That is incredible to me. Back in 2007 and, not just, you know, not just doing oral but doing our own a real robot with no simulator and also with the multi agent aspect. And before, you know, the bulk of these are all algorithm families have even been invented. So that's kind of incredible that that that you were able to make that happen.

Martin: 31:58

Yeah. So, yeah. I'm looking back, I'm I'm still kind of proud, that we we did all this and, and I'm also happy that that I could still be a part of that later on by by join having joined DeepMind and, having this opportunity to continue to work on on on this dream of my life and to bring it to more relevant applications, like, for example, fusion, at later stages, which, of course, wouldn't have been possible if I would have continued in the pace, that we had at the university in those days.

Robin: 32:30

Can you say more about that? Continuing at the pace, do you mean that it was slower there or, that the direction was different?

Martin: 32:36

Yeah. It was slower and it was not so for example, for me, being part of this Atari project where we actually said, okay, reinforcement learning should directly work from pixel to actions and this is possible. And this is not possible in principle for, like, solving Pong or so, but it is possible for doing 5 games 50 games. This was kind of a spirit that I I, I got to know at DeepMind. And and this is was something that was a big acceleration to the research for my research and also for the research in reinforcement learning in general.

Martin: 33:13

And I think, this was kind of all the years before, was we were going on on slow pace. We made some some good progress, but now, it was come becoming more serious, more people thinking about this and and really dedicated to solve big problems, like Atari was in in those days.

Robin: 33:34

So you were a co author on the original DQN papers back in 2013 and 2015. Now we've been lucky to feature one other, author from those papers, Mark Belmer. But, this was really the paper that that caught my attention. I remember sitting in my room upstairs by the ocean, just down the road, and seeing this nature paper and the hair standing up on my neck and thinking, What is going on? What are they doing over there in deep mind?

Robin: 34:03

And that was really one of the big moments that led me to start the show to get more insight into what exactly is happening in RL and to talk to the people who make these magical things happen. So that means a lot to me to speak to one of the original authors of this DQN work. You also did this NFQ, neural fitted Q iteration, quite a lot earlier, than DQN. Can you also touch on NFQ? And and do you consider NFQ a a direct predecessor to DQN?

Robin: 34:34

It says a lot of things in common with DQN. Can you tell us a little bit about NFQ?

Martin: 34:39

Yeah. So NFQ was basically, my personal breakthrough to make reinforcement learning, really data efficient. Up to that point I knew that neural networks are good for function approximation, for learning a Q function, but I was always kind of concerned that this, if you do it online, then then kind of you have 2, 2 difficult processes. 1 is gradient descent in neural networks to to estimate the q function and the other is that the q function is part- is continuously evolving. And bringing these two two parts together was kind of always challenging.

• [Data listing]:
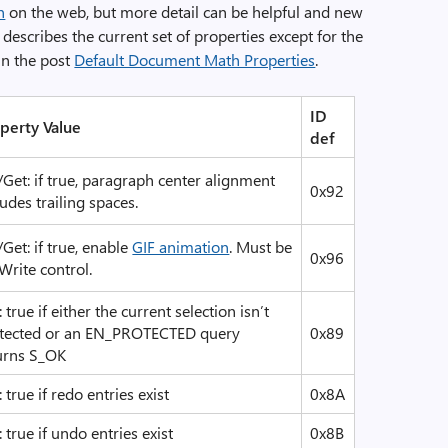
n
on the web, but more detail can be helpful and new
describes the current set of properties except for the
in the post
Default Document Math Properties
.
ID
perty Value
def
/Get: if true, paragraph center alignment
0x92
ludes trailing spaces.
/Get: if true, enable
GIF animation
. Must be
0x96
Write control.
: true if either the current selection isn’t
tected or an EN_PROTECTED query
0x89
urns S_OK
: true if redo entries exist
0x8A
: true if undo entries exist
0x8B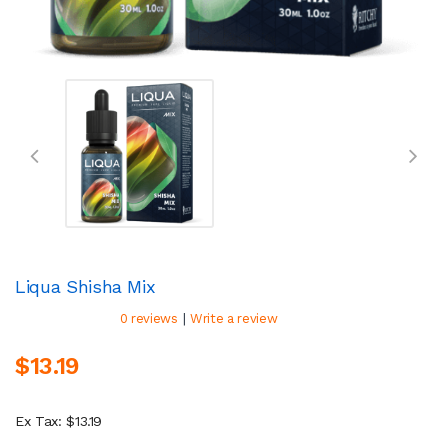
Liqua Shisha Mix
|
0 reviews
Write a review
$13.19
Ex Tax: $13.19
---
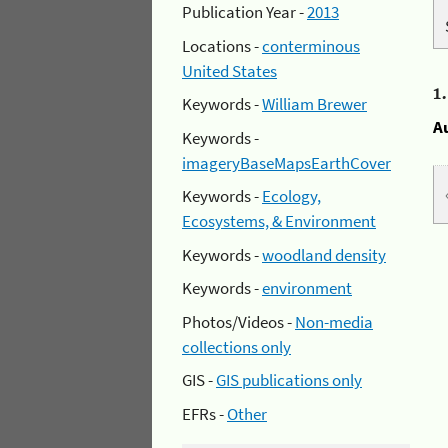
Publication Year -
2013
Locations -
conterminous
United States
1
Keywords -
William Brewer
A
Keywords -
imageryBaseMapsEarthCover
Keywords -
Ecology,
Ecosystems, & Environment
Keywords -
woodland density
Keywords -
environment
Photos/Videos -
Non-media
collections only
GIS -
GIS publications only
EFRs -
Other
---
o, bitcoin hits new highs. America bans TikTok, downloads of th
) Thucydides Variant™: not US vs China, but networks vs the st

• [Task set]:
1. According to the interview transcript, what did Martin call NFQ for him personally?
2. Write out the part of the interview transcript starting with "Martin: 34:39" and going on through "of always challenging.".
3. Continue the interview transcript from its final line.

• [Answers]:
1. He called it his personal breakthrough to make reinforcement learning really data efficient.

2.
Martin: 34:39

Yeah. So NFQ was basically, my personal breakthrough to make reinforcement learning, really data efficient. Up to that point I knew that neural networks are good for function approximation, for learning a Q function, but I was always kind of concerned that this, if you do it online, then then kind of you have 2, 2 difficult processes. 1 is gradient descent in neural networks to to estimate the q function and the other is that the q function is part- is continuously evolving. And bringing these two two parts together was kind of always challenging.

3.
Martin: 35:17

So the idea of of Neural 50Q algorithm was basically kind of to to separate these processes a bit and, the major idea is to save all the experience that you have so far and then train a Q function on this experience with supervised learning until it converges, and only after you have this q function stable, then you make the next step by reevaluating all the transitions, doing the next value iteration step, and then doing basically the next iteration on the value function. And by this you you, the advantage was that the supervised learning part, namely to estimate the current q function, that was kind of, more or less stable. We We also have this supervised learning method called rProp, Resilient Propagation, which I proposed during my master thesis, which I knew basically was very reliably doing supervised learning without any parameter tuning, and that learned in the batch context, so the supervised learning part was super stable. And then it turned out that doing this on a on a stable set of experience and iterating on this Q function, that was a very data efficient training process, which then enabled all the successes on on being applied to Karl Pohlferst, in in less than 200 episodes.

Martin: 36:48

Later on then also on on the real, midsize robot, also on the autonomous car. And this was basically for us the moment where we said okay okay, we can make data efficient reinforcement learning work if we, work on this memory of experience and iterate over this over and over again? So this was the basis. And we also went then at that time also deep reinforcement or deep learning became interesting and so I convinced one of my PhD students at that time, Sascha Lange, that he should kind of try to combine this. And and then we were basically thinking that, combining, learning directly from vision to actions could be done by first learning, from vision to features, and then taking the features and with NFQ, learn the control policy.

Martin: 37:42

So that is what something that we did at the university back in 2009, and applied it to slot car racing, a typical toy domain where we actually got from from vision directly to actions, but with the intermediate steps. First learn a, a cont first learn a module that gets from vision to features, and then in a second step, learn something that goes from features to control. And so, what what we then did at at DeepMind was to say, okay, what if we don't do this intermediate step but directly go from a reasonable vision stack to the control directly. And for me, at that time, this was a really big jump also. And because it was involved having convolutional neural networks and then a really big network And the big difference was also that you probably couldn't get along with, let's say a training set of of a couple of 100 of episodes, but it was rather in the in the range of 10,000, 100,000 or a 1000000 of episodes.

Martin: 38:58

And the original NFQ wasn't made for such big batches of data because then the supervised learning would become very very slow. So the innovation that, or one of the main innovations of DQN was kind of figured out how, in the case of where we have a very large set of data, can you still learn stably the supervised learning part, but at the same time kind of, consider the fact that the dataset is much larger and that you cannot do batch learning again, but you have to learn kind of a, learning by pattern or a more, like, gradient descent method involved in this overall process again.

Robin: 39:41

So that when DQN, I guess, that would be the target network that's periodically getting updated as opposed to doing the whole thing in 1 batch like you were doing with NFQ. Is that right?

Martin: 39:51

Exactly. That was that was the big the big innovation that was needed, there to make to make it actually work.

Robin: 39:57

It's just fascinating to me that that so many of the parts of DQN are kind of already present in NFQ. And I think maybe some people may not be fully aware of that fact from where I look into it. So that was very fascinating.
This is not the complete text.